Он был один у заводской стены, щербатой, как стена крепости, выдержавшей осаду.

Это и на самом деле была крепость, здесь совсем недавно был фронт, пылали пожары, но крепость выдержала осаду, враги отхлынули, оставив несчетно своих мертвецов на подступах к заводу, — а завод жив и возносит в метель свои тонкие трубы, и теплое живое гуденье исходит от него.

Косо летел мелкий снег, как белый дым. Летящим снегом был доверху и через верх наполнен проспект: словно в небесах раскрылись закрома, где держат это белое, сыпучее, летучее, — и оно высыпается вольно и неиссякаемо. Олег поднял воротник и пошел улыбаясь, жмурясь, шепча.

Любимый город проступал сквозь метель темными линиями своих крыш и вихрящимися пятнами фонарей. Все взвивалось, неслось! — и овладевало Олегом, и он с восторгом давал ему собой овладеть.

На бесконечном, взвихренном, мчащемся проспекте, спеша домой поскорей, в тот вечер встречали прохожие странного мальчика. Под разверзшимися небесными закромами он один шел не торопясь, будто вышел прогуляться в отличную погоду. Прохожие думали: «Чудак!», но догадывались, что он счастлив, — счастлив, раз может такое проделывать. Он сочинял стихи на ходу, желая увековечить любимый город, не считая, что любимый город достаточно увековечен в стихах.

Триумфальная арка, и мальчик рядом, он совсем теряется в ее величии, его будто и нет на площади, есть одна триумфальная арка… Но почем знать — а вдруг он действительно увековечит любимый город в своих стихах! Вдруг ему это удастся, как еще никому не удавалось! Почем знать, кому что удастся из этих мальчишек и девчонок, из кого что получится. Почем знать, почем знать…

1959

ЛИСТОК С ПОДПИСЬЮ ЛЕНИНА

(Рассказ)

Эту очень простую историю я слышала от одной женщины. Произошло это зимой 1920 года. Женщина была тогда девочкой-подростком, и звали ее не Мария Николаевна, а Маруся.

Марусина мать преподавала русский язык в школе красных курсантов. Жили мать и дочь скудно, как все в те времена.

Мать бывала по своим учительским делам в Наркомпросе и встречалась с Надеждой Константиновной Крупской. Однажды зашла она в Наркомпрос вместе с Марусей. Идут по коридору, и вдруг Надежда Константиновна навстречу. Поздоровалась и пошла, внимательно оглядев обеих. «А мы уж так плохо были одеты!» — вспоминает Мария Николаевна…

На другой день Надежда Константиновна вызвала к себе Марусину мать и спрашивает:

— Это вы с дочкой вчера были?

И дает ей листок, вырванный из блокнота, и говорит:

— Идите с этой запиской к бывшему Мюру и Мерилизу. Возьмите, что вам нужно, только стучитесь хорошенько: там заперто.

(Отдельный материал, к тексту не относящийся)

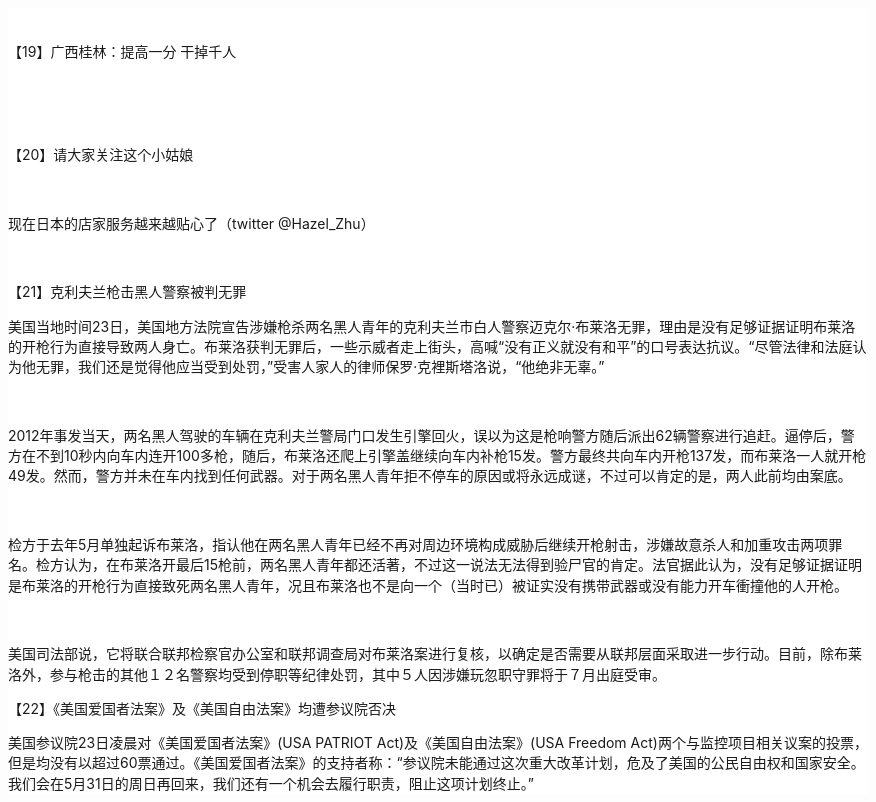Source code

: <p>
	<img src="http://ptimg.org:88/dapenti/EG4jn48M/veL5A.jpg" alt=""> 
</p>
<p>
	【19】广西桂林：提高一分 干掉千人
</p>
<p>
	<img src="http://ptimg.org:88/dapenti/EG4hI9Yi/dLzqo.jpg" alt=""> 
</p>
<p>
	<img src="http://ptimg.org:88/dapenti/EG4hIP7V/krK2L.jpg" alt=""> 
</p>
<p>
	【20】请大家关注这个小姑娘
</p>
<p>
	<img src="http://ptimg.org:88/dapenti/EG4gWnRA/ygoZh.jpg" alt=""> 
</p>
<p>
	现在日本的店家服务越来越贴心了（twitter @Hazel_Zhu）&#160;
</p>
<p>
	<img src="http://ptimg.org:88/dapenti/EG4gWCU8/wKxGH.jpg" alt="">&#160;
</p>
<p>
	【21】克利夫兰枪击黑人警察被判无罪
</p>
<p>
	美国当地时间23日，美国地方法院宣告涉嫌枪杀两名黑人青年的克利夫兰市白人警察迈克尔·布莱洛无罪，理由是没有足够证据证明布莱洛的开枪行为直接导致两人身亡。布莱洛获判无罪后，一些示威者走上街头，高喊“没有正义就没有和平”的口号表达抗议。“尽管法律和法庭认为他无罪，我们还是觉得他应当受到处罚，”受害人家人的律师保罗·克裡斯塔洛说，“他绝非无辜。”&#160;
</p>
<p>
	<img src="http://ptimg.org:88/dapenti/EG3R4qSj/RUKcY.jpg" alt=""> 
</p>
<p>
	2012年事发当天，两名黑人驾驶的车辆在克利夫兰警局门口发生引擎回火，误以为这是枪响警方随后派出62辆警察进行追赶。逼停后，警方在不到10秒内向车内连开100多枪，随后，布莱洛还爬上引擎盖继续向车内补枪15发。警方最终共向车内开枪137发，而布莱洛一人就开枪49发。然而，警方并未在车内找到任何武器。对于两名黑人青年拒不停车的原因或将永远成谜，不过可以肯定的是，两人此前均由案底。
</p>
<p>
	<img src="http://ptimg.org:88/dapenti/EG3R3rjS/4elcx.jpg" alt=""> 
</p>
<p>
	检方于去年5月单独起诉布莱洛，指认他在两名黑人青年已经不再对周边环境构成威胁后继续开枪射击，涉嫌故意杀人和加重攻击两项罪名。检方认为，在布莱洛开最后15枪前，两名黑人青年都还活著，不过这一说法无法得到验尸官的肯定。法官据此认为，没有足够证据证明是布莱洛的开枪行为直接致死两名黑人青年，况且布莱洛也不是向一个（当时已）被证实没有携带武器或没有能力开车衝撞他的人开枪。
</p>
<p>
	<img src="http://ptimg.org:88/dapenti/EG3R3Hx2/TluEl.jpg" alt=""> 
</p>
<p>
	美国司法部说，它将联合联邦检察官办公室和联邦调查局对布莱洛案进行复核，以确定是否需要从联邦层面采取进一步行动。目前，除布莱洛外，参与枪击的其他１２名警察均受到停职等纪律处罚，其中５人因涉嫌玩忽职守罪将于７月出庭受审。
</p>
<p>
	【22】《美国爱国者法案》及《美国自由法案》均遭参议院否决
</p>
<p>
	美国参议院23日凌晨对《美国爱国者法案》(USA PATRIOT Act)及《美国自由法案》(USA Freedom Act)两个与监控项目相关议案的投票，但是均没有以超过60票通过。《美国爱国者法案》的支持者称：“参议院未能通过这次重大改革计划，危及了美国的公民自由权和国家安全。我们会在5月31日的周日再回来，我们还有一个机会去履行职责，阻止这项计划终止。”
</p>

Смотрит Марусина мать — на листке подпись Ленина. Несколько слов его почерком и подпись внизу.

Надежда Константиновна улыбнулась ее волнению и говорит:

— Идите, идите к Мюру и Мерилизу.

Тут кругом стола люди с разными делами, и неловко Марусиной матери расспрашивать, что все это значит. Взяла Марусю и пошла, куда велела Крупская.

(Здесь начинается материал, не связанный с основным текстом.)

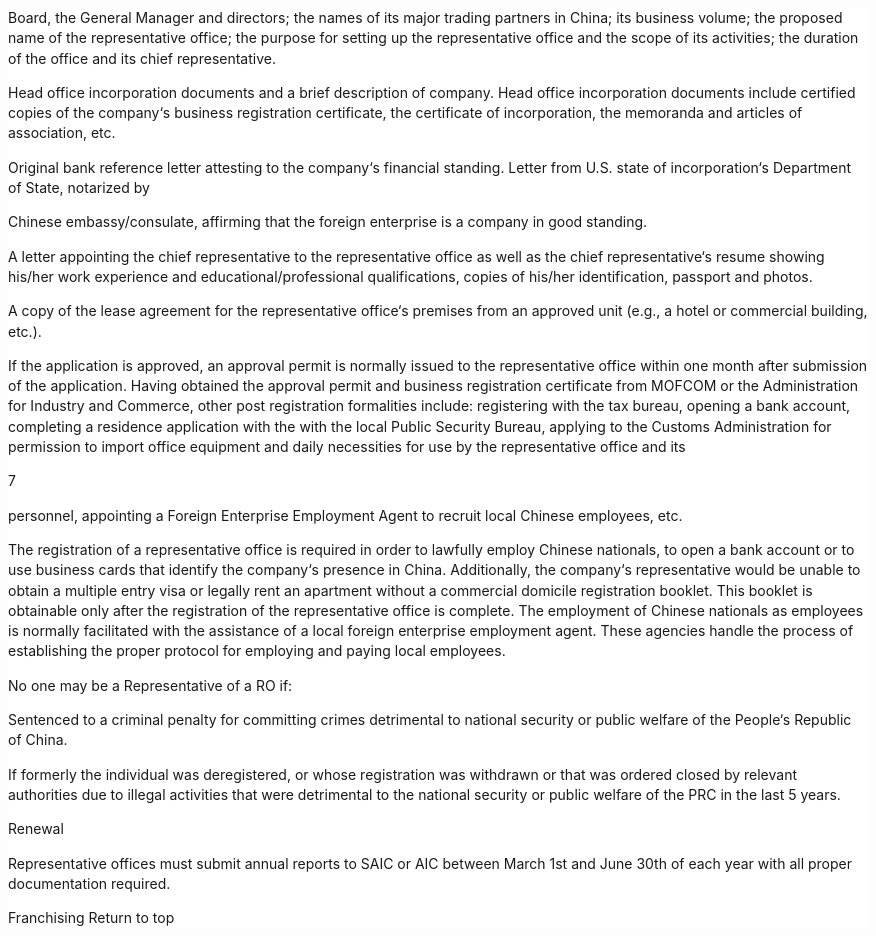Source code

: Board, the General Manager and directors; the names of its major trading partners in China; its business volume; the proposed name of the representative office; the purpose for setting up the representative office and the scope of its activities; the duration of the office and its chief representative.

Head office incorporation documents and a brief description of company. Head office incorporation documents include certified copies of the company‘s business registration certificate, the certificate of incorporation, the memoranda and articles of association, etc.

Original bank reference letter attesting to the company‘s financial standing. Letter from U.S. state of incorporation‘s Department of State, notarized by

Chinese embassy/consulate, affirming that the foreign enterprise is a company in good standing.

A letter appointing the chief representative to the representative office as well as the chief representative‘s resume showing his/her work experience and educational/professional qualifications, copies of his/her identification, passport and photos.

A copy of the lease agreement for the representative office‘s premises from an approved unit (e.g., a hotel or commercial building, etc.).

If the application is approved, an approval permit is normally issued to the representative office within one month after submission of the application. Having obtained the approval permit and business registration certificate from MOFCOM or the Administration for Industry and Commerce, other post registration formalities include: registering with the tax bureau, opening a bank account, completing a residence application with the with the local Public Security Bureau, applying to the Customs Administration for permission to import office equipment and daily necessities for use by the representative office and its

7

personnel, appointing a Foreign Enterprise Employment Agent to recruit local Chinese employees, etc.

The registration of a representative office is required in order to lawfully employ Chinese nationals, to open a bank account or to use business cards that identify the company‘s presence in China. Additionally, the company‘s representative would be unable to obtain a multiple entry visa or legally rent an apartment without a commercial domicile registration booklet. This booklet is obtainable only after the registration of the representative office is complete. The employment of Chinese nationals as employees is normally facilitated with the assistance of a local foreign enterprise employment agent. These agencies handle the process of establishing the proper protocol for employing and paying local employees.

No one may be a Representative of a RO if:

Sentenced to a criminal penalty for committing crimes detrimental to national security or public welfare of the People‘s Republic of China.

If formerly the individual was deregistered, or whose registration was withdrawn or that was ordered closed by relevant authorities due to illegal activities that were detrimental to the national security or public welfare of the PRC in the last 5 years.

Renewal

Representative offices must submit annual reports to SAIC or AIC between March 1st and June 30th of each year with all proper documentation required.

Franchising Return to top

Мюру и Мерилизу до революции принадлежал самый роскошный и модный универсальный магазин в Москве. Это здание и сейчас стоит на Петровке: одно время москвичи называли его «Большой Мосторг», а теперь оно называется «ЦУМ» — центральный универмаг. Чего-чего в нем нет, с утра народу по всем четырем этажам, что пчел в улье… А в тот морозный, жестокий день двадцатого года, когда Маруся и ее мать подошли к этому зданию, высокие витрины были непроницаемо забраны ледяной броней, и заперто было все и немо. Только к одной двери была кой-как протоптана тропка в снегу. Они постучались, робея. Человек в тулупе, с кобурой у пояса, отворил им. Прочитал листок с ленинской подписью и сказал:

— Заходите.

Не горело электричество. Еле пробивался свет дня сквозь толстый лед витрин. Холодно было — холодней, чем на улице. И странно звучали шаги и голоса троих в пустой громадной каменной коробке. До крыши уходили бесконечными ярусами голые полки, но на нижних полках лежали редкостные, прекрасные вещи, нужные для жизни: овчинные тулупы, валенки, бязевое белье. И даже стояли сапоги из настоящей кожи!